Nessa linha, em recente entrevista ao portal Uol, a economista-chefe do banco Credit Suisse, Solange Srour, chegou a prever uma piora dos indicadores econômicos em seis meses. "O preço do dólar vai subir, a inclinação da curva de juros vai aumentar, teremos pressão na inflação", disse, acrescentando que o governo deveria dar máxima prioridade, neste momento, à PEC Emergencial.
Para o assessor do DIEESE, Thiago Rodarte, essa visão nada mais é do que uma distorção muito simplificada dos problemas da economia brasileira, que tenta fazer com que a reforma que interessa no momento seja vista como âncora da retomada do crescimento.
Nós não sabemos que país queremos ser daqui a 20, 30 anos
"O que nós precisamos, na verdade, é de um projeto de desenvolvimento econômico, que nós não temos. Nós não sabemos que país queremos ser daqui a 20, 30 anos: um exportador de commodities agrícolas ou um país exportador de produtos de alto valor agregado?", questiona.

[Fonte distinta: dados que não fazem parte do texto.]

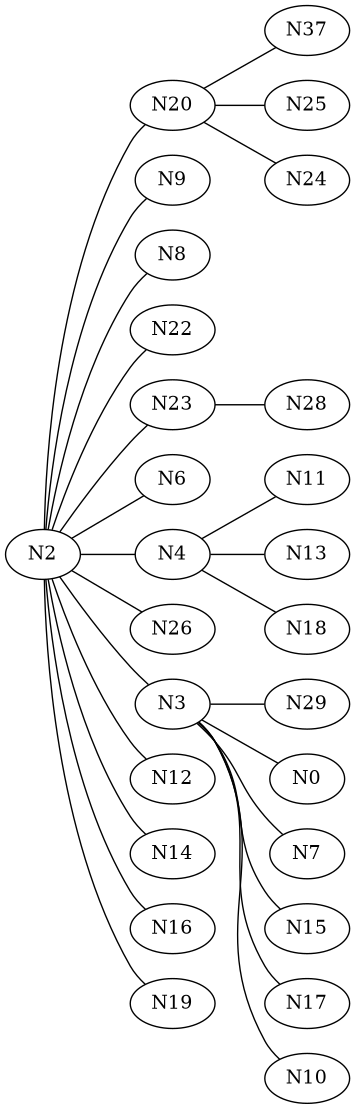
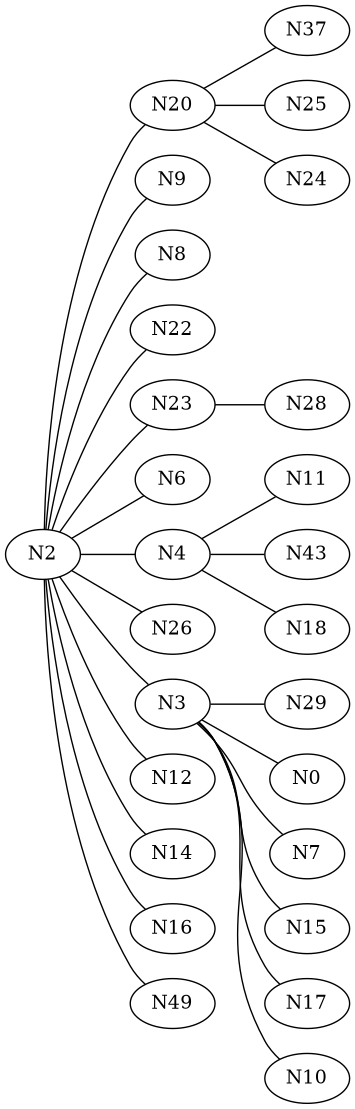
  graph {
    rankdir=LR
    edge [weight=93]
    N2
    N20
    N9
    N8
    N22
    N23
    N6
    N4
    N26
    N3
    N12
    N14
    N16
-   N19
+   N19 [label=N49]
    n15 [label=N37]
    N25
    N24
    N28
    N11
-   N13
+   N13 [label=N43]
    N18
    N29
    n23 [label=N0]
    N7
    N15
    N17
    N10
    N2 -- N20 [weight=87]
    N2 -- N9 [weight=5]
    N2 -- N8 [weight=96]
    N2 -- N22 [weight=54]
    N2 -- N23 [weight=81]
    N2 -- N6 [weight=39]
    N2 -- N4 [weight=64]
    N2 -- N26
    N2 -- N3 [weight=100]
    N2 -- N12 [weight=75]
    N2 -- N14 [weight=32]
    N2 -- N16 [weight=80]
    N2 -- N19 [weight=44]
    N20 -- n15 [weight=56]
    N20 -- N25
    N20 -- N24 [weight=9]
    N23 -- N28 [weight=65]
    N4 -- N11 [weight=42]
    N4 -- N13 [weight=100]
    N4 -- N18 [weight=95]
    N3 -- N29 [weight=92]
    N3 -- n23 [weight=46]
    N3 -- N7 [weight=38]
    N3 -- N15 [weight=4]
    N3 -- N17 [weight=58]
    N3 -- N10 [weight=2]
  }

Já no curto prazo, segundo ele, o combate aos problemas que afligem a população brasileira, como alto desemprego e informalidade, arrocho salarial e carestia, entre outros, exige mais investimentos em obras de interesse da população e em políticas públicas.
"Obviamente, no primeiro momento, haverá aumento do déficit, já que se vai gastar mais. Mas, no segundo momento, quando se tem o aumento do emprego, da renda das pessoas e do consumo, aumenta também a arrecadação, que acaba por pagar a conta feita no momento anterior", pontua.
Um exemplo dessa prática seria o auxílio emergencial de R$ 600, interrompido pelo governo no último mês. "O auxílio provocou um aumento da arrecadação de estados e municípios. As pessoas com dinheiro na mão consomem mais, circulam mercadorias e serviços na economia e isso gera crescimento da arrecadação de impostos", exemplifica Thiago Rodarte.
Quando, por outro lado, o governo corta gastos, como ocorreu nas reformas previdenciária e na aprovação da Emenda 95, as receitas do Estado sofrem um impacto negativo. "O déficit acaba aumentando, como tem acontecido no Brasil", conclui o pesquisador.